L’avènement d’un pouvoir civil ne suffira pas à résoudre les problèmes des jeunes étudiants

L’objectif des lignes qui suivent n’est pas évidemment de répondre à la question de savoir en quoi le régime algérien n’est pas un régime militaire.

A l’évidence, il ne l’est pas. Aucun politologue ne lui a jamais attribué ce qualificatif durant toute la période qui va de 1962 à 1989. Depuis l’avènement du constitutionnalisme libéral, personne ne se hasarderait à postuler que l’Algérie est gouvernée par les militaires, même si l’institution militaire demeure la colonne vertébrale du régime pour des raisons historiques que l’on ne peut pas écarter d’un revers de la main.

Que revendiquent exactement les étudiants futurs diplômés ?

Il est indispensable aujourd’hui, six mois après le début du Hirak, de lever les malentendus qui eussent dû l’être au début du processus de mobilisation populaire, si les différents protagonistes avaient fait preuve de sincérité.
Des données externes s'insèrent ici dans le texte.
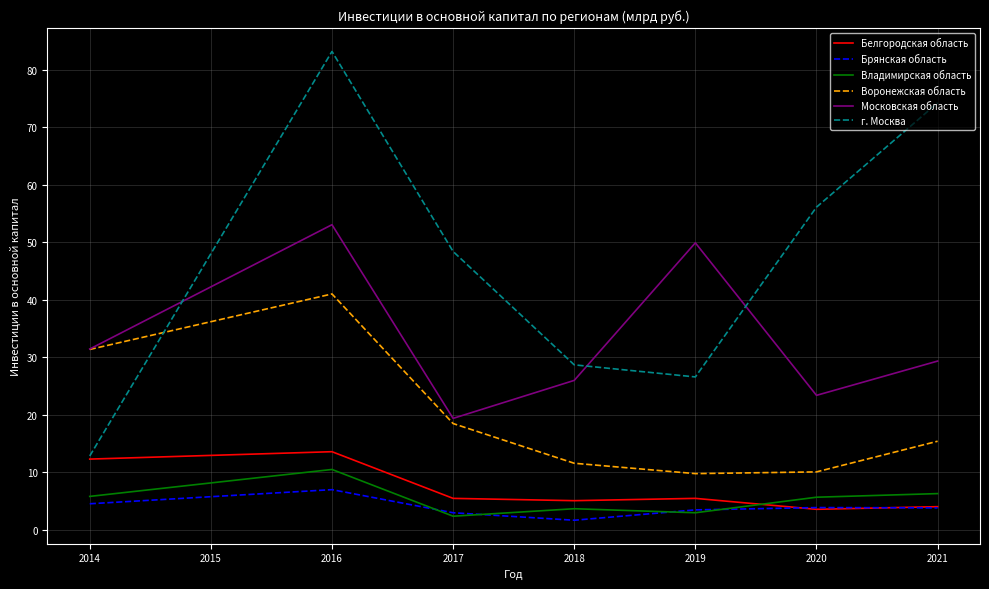

What is the difference between the highest and lowest values at 2014?

26.9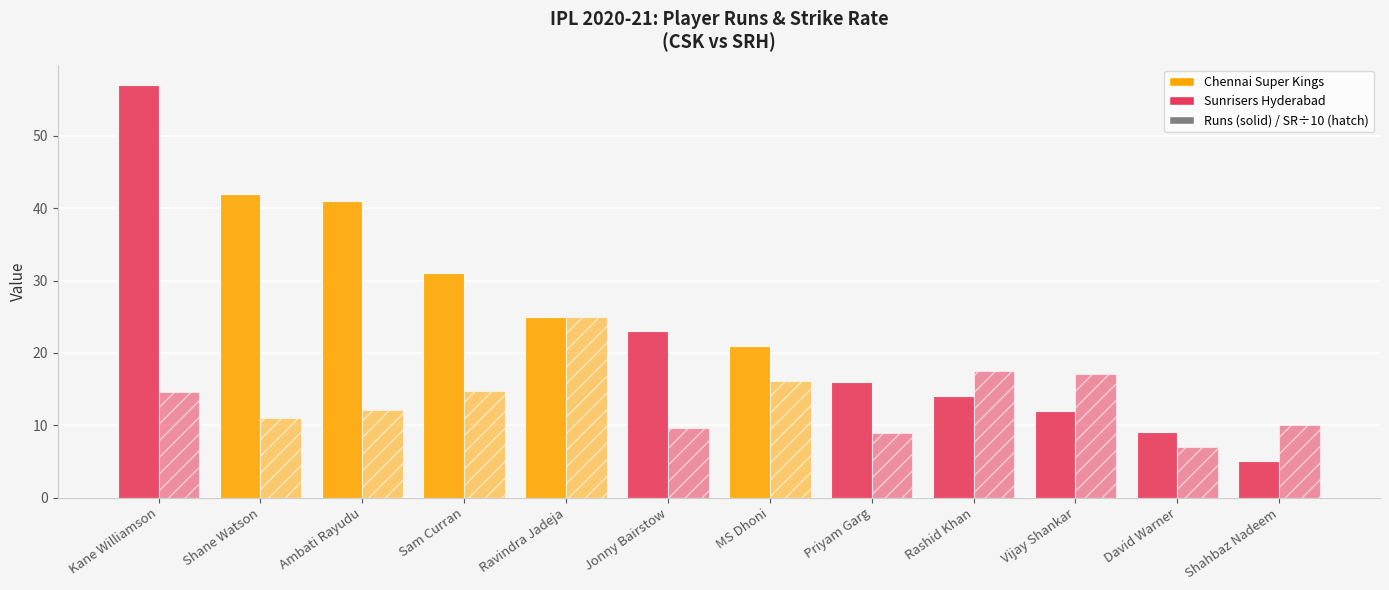

Does the chart contain any negative values?

No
Malheureusement, les arrière-pensées des unes et des autres ont dominé les enjeux politiques mais également sociétaux, culturels et économiques que charriait la révolte du 22 février dernier.

La question qu’il n’est plus possible d’éluder et que nous examinerons plus loin, est celle de savoir si les millions d’Algériens qui manifestent chaque vendredi que Dieu fait, et les étudiants chaque mardi, exigent l’instauration d’un régime démocratique, dans lequel seraient consacrés, entre autres, la séparation de pouvoirs, l’indépendance de la justice, le contrôle de la constitutionnalité des lois et des règlements, l’effectivité des libertés individuelles et collectives ou s’il s’agit de plaider pour la naissance d’un pouvoir capable avec plus d’efficacité et plus d’équité que son prédécesseur, de redistribuer la rente pétrolière.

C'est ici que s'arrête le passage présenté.